%%

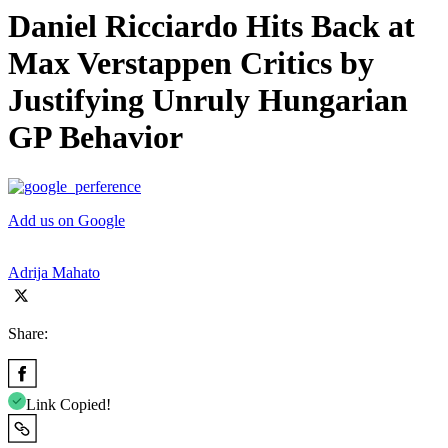
Daniel Ricciardo Hits Back at
Max Verstappen Critics by
Justifying Unruly Hungarian
GP Behavior
Add us on Google
Adrija Mahato
Share:
Link Copied!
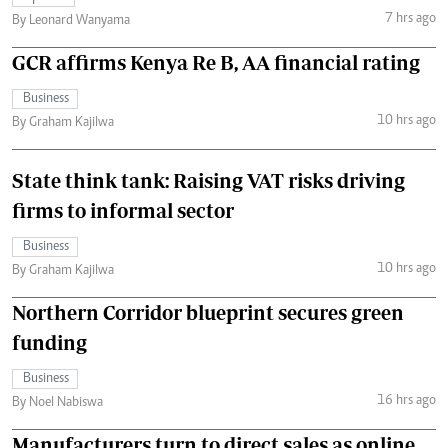
7 hrs ago
By Leonard Wanyama
GCR affirms Kenya Re B, AA financial rating
Business
10 hrs ago
By Graham Kajilwa
State think tank: Raising VAT risks driving
firms to informal sector
Business
10 hrs ago
By Graham Kajilwa
Northern Corridor blueprint secures green
funding
Business
16 hrs ago
By Noel Nabiswa
Manufacturers turn to direct sales as online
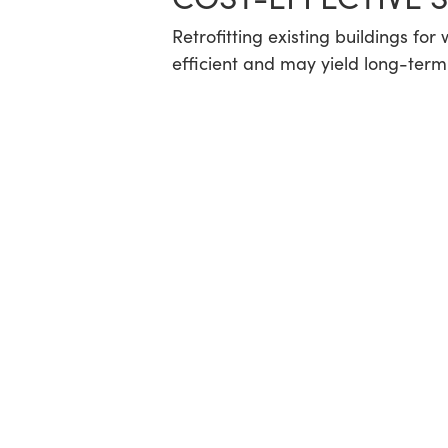
Retrofitting existing buildings fo
efficient and may yield long-term 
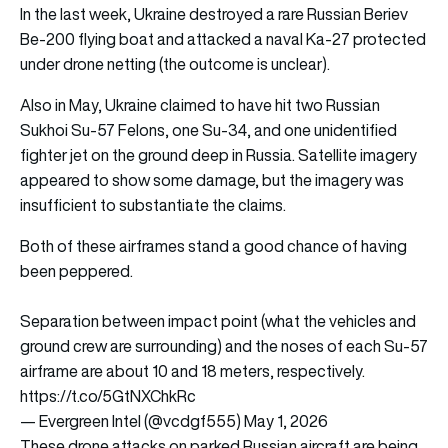
In the last week, Ukraine destroyed a rare Russian Beriev
Be-200 flying boat and attacked a naval Ka-27 protected
under drone netting (the outcome is unclear).
Also in May, Ukraine claimed to have hit two Russian
Sukhoi Su-57 Felons, one Su-34, and one unidentified
fighter jet on the ground deep in Russia. Satellite imagery
appeared to show some damage, but the imagery was
insufficient to substantiate the claims.
Both of these airframes stand a good chance of having
been peppered.
Separation between impact point (what the vehicles and
ground crew are surrounding) and the noses of each Su-57
airframe are about 10 and 18 meters, respectively.
https://t.co/5GtNXChkRc
— Evergreen Intel (@vcdgf555)
May 1, 2026
These drone attacks on parked Russian aircraft are being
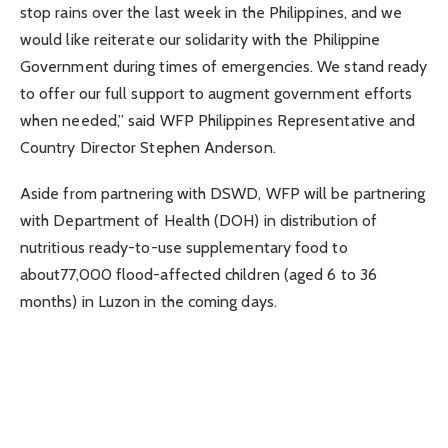
stop rains over the last week in the Philippines, and we
would like reiterate our solidarity with the Philippine
Government during times of emergencies. We stand ready
to offer our full support to augment government efforts
when needed,” said WFP Philippines Representative and
Country Director Stephen Anderson.
Aside from partnering with DSWD, WFP will be partnering
with Department of Health (DOH) in distribution of
nutritious ready-to-use supplementary food to
about77,000 flood-affected children (aged 6 to 36
months) in Luzon in the coming days.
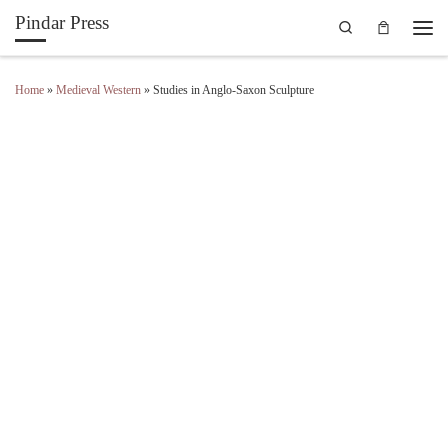
Pindar Press
Search
Skip to content
Men
Home
»
Medieval Western
»
Studies in Anglo-Saxon Sculpture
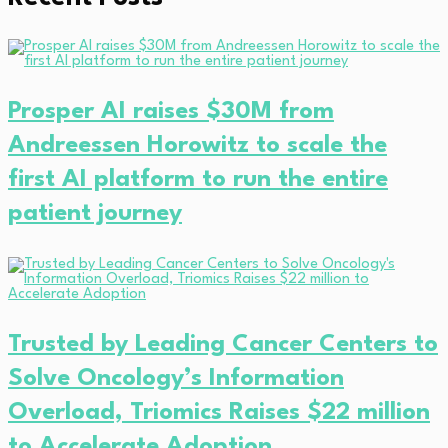
Prosper AI raises $30M from
Andreessen Horowitz to scale the
first AI platform to run the entire
patient journey
Trusted by Leading Cancer Centers to
Solve Oncology’s Information
Overload, Triomics Raises $22 million
to Accelerate Adoption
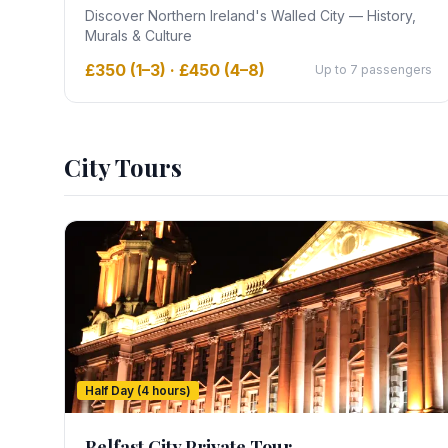
Discover Northern Ireland's Walled City — History,
Murals & Culture
£350 (1–3) · £450 (4–8)
Up to 7 passengers
City Tours
Half Day (4 hours)
Belfast City Private Tour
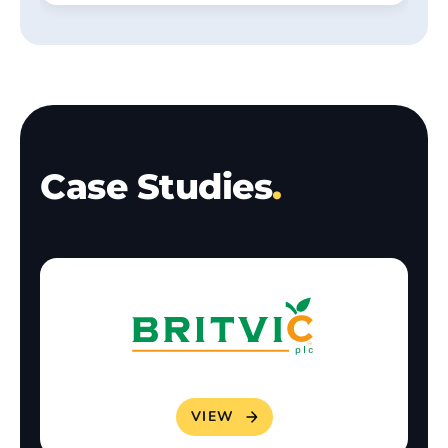
Case Studies
.
VIEW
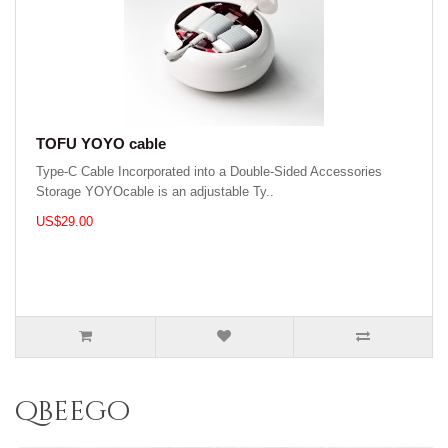
TOFU YOYO cable
Type-C Cable Incorporated into a Double-Sided Accessories
Storage YOYOcable is an adjustable Ty..
US$29.00
qbeego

%%

WORK ORDER: Recast all the data above as a Markdown table with the columns No. and Text, one line of text per row, omitting blank lines and the pictures.

ANSWER AREA:
| No. | Text |
|---|---|
| 1 | Daniel Ricciardo Hits Back at |
| 2 | Max Verstappen Critics by |
| 3 | Justifying Unruly Hungarian |
| 4 | GP Behavior |
| 5 | Add us on Google |
| 6 | Adrija Mahato |
| 7 | Share: |
| 8 | Link Copied! |
| 9 | 7 hrs ago |
| 10 | By Leonard Wanyama |
| 11 | GCR affirms Kenya Re B, AA financial rating |
| 12 | Business |
| 13 | 10 hrs ago |
| 14 | By Graham Kajilwa |
| 15 | State think tank: Raising VAT risks driving |
| 16 | firms to informal sector |
| 17 | Business |
| 18 | 10 hrs ago |
| 19 | By Graham Kajilwa |
| 20 | Northern Corridor blueprint secures green |
| 21 | funding |
| 22 | Business |
| 23 | 16 hrs ago |
| 24 | By Noel Nabiswa |
| 25 | Manufacturers turn to direct sales as online |
| 26 | Retrofitting existing buildings fo |
| 27 | efficient and may yield long-term  |
| 28 | In the last week, Ukraine destroyed a rare Russian Beriev |
| 29 | Be-200 flying boat and attacked a naval Ka-27 protected |
| 30 | under drone netting (the outcome is unclear). |
| 31 | Also in May, Ukraine claimed to have hit two Russian |
| 32 | Sukhoi Su-57 Felons, one Su-34, and one unidentified |
| 33 | fighter jet on the ground deep in Russia. Satellite imagery |
| 34 | appeared to show some damage, but the imagery was |
| 35 | insufficient to substantiate the claims. |
| 36 | Both of these airframes stand a good chance of having |
| 37 | been peppered. |
| 38 | Separation between impact point (what the vehicles and |
| 39 | ground crew are surrounding) and the noses of each Su-57 |
| 40 | airframe are about 10 and 18 meters, respectively. |
| 41 | https://t.co/5GtNXChkRc |
| 42 | — Evergreen Intel (@vcdgf555) |
| 43 | May 1, 2026 |
| 44 | These drone attacks on parked Russian aircraft are being |
| 45 | stop rains over the last week in the Philippines, and we |
| 46 | would like reiterate our solidarity with the Philippine |
| 47 | Government during times of emergencies. We stand ready |
| 48 | to offer our full support to augment government efforts |
| 49 | when needed,” said WFP Philippines Representative and |
| 50 | Country Director Stephen Anderson. |
| 51 | Aside from partnering with DSWD, WFP will be partnering |
| 52 | with Department of Health (DOH) in distribution of |
| 53 | nutritious ready-to-use supplementary food to |
| 54 | about77,000 flood-affected children (aged 6 to 36 |
| 55 | months) in Luzon in the coming days. |
| 56 | Pindar Press |
| 57 | Search |
| 58 | Skip to content |
| 59 | Men |
| 60 | Home |
| 61 | » |
| 62 | Medieval Western |
| 63 | » |
| 64 | Studies in Anglo-Saxon Sculpture |
| 65 | Prosper AI raises $30M from |
| 66 | Andreessen Horowitz to scale the |
| 67 | first AI platform to run the entire |
| 68 | patient journey |
| 69 | Trusted by Leading Cancer Centers to |
| 70 | Solve Oncology’s Information |
| 71 | Overload, Triomics Raises $22 million |
| 72 | to Accelerate Adoption |
| 73 | Discover Northern Ireland's Walled City — History, |
| 74 | Murals & Culture |
| 75 | £350 (1–3) · £450 (4–8) |
| 76 | Up to 7 passengers |
| 77 | City Tours |
| 78 | Half Day (4 hours) |
| 79 | Belfast City Private Tour |
| 80 | Case Studies |
| 81 | . |
| 82 | VIEW |
| 83 | TOFU YOYO cable |
| 84 | Type-C Cable Incorporated into a Double-Sided Accessories |
| 85 | Storage YOYOcable is an adjustable Ty.. |
| 86 | US$29.00 |
| 87 | qbeego |